We continue to have amazing fall weather. Bruce spent the day feeding of course followed by the cleaning of the pens in the barn and bedding them. When Bruce sorted the calves back he was able to empty one pen and I was able to get the 3 calves that were in the hutches in. These calves are huge since they have been weaned for quite awhile and I have been carrying feed out to them. You don't realize how much they eat until you carry everything so I am pretty darned excited that their feed will now be delivered when Bruce feeds the rest with the feed cart and they can drink out of the drinking cup whenever they want. I have a system for getting calves into the barn. I don't feed them on purpose the morning I want to get them in so they are extra hungry. I go out a bit later and I fill a bottle with milk or replacer and then lead them in. Since they haven't had a bottle in awhile they get pretty excited and will follow me anywhere. As soon as everyone is in their new pen I feed them in pails as usual. Tonight I had one lose the bottle and start to run away when we were already in the barn. Bruce sent Mike around her and had him lie down. That was just enough help that she turned around and once again connected with me. It is stuff like that with Mike that still amazes me.

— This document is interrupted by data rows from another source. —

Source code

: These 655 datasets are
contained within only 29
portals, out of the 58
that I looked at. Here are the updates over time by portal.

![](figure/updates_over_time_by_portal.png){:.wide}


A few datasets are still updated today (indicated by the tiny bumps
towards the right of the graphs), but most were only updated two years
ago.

We got our last pregnancy tests back and we had exactly 50% pregnant. Now we know where we are with everyone which is nice. Bruce commented the other day that Speckles must not be pregnant because right after she was bred she felt she had enough job security to kick the milker off routinely. She has been behaving lately so Bruce thinks she realizes her security isn't as assured as she may have thought earlier. Sure enough, she is open.
The neighbors farm is rented by a cash cropper that runs a couple thousand acres of crops in total around the county. This spring he planted all 400+ acres by GPS. This morning while we were milking he moved in with his combine, semi, and grain cart. It looks like a major army invasion when he arrives and 30 minutes later the first semi of corn was leaving! Bruce commented tonight that with the GPS system in place he could sleep while the combine did the work. Bruce is guessing that he has an equipment investment of nearly a million dollars! A few years ago we purchased corn from him and he delivered it in his grain cart which holds 1 semi load. It didn't take long to fill our silo that year since we unloaded a semi load in 9 minutes! Oh my goodness was it noisy!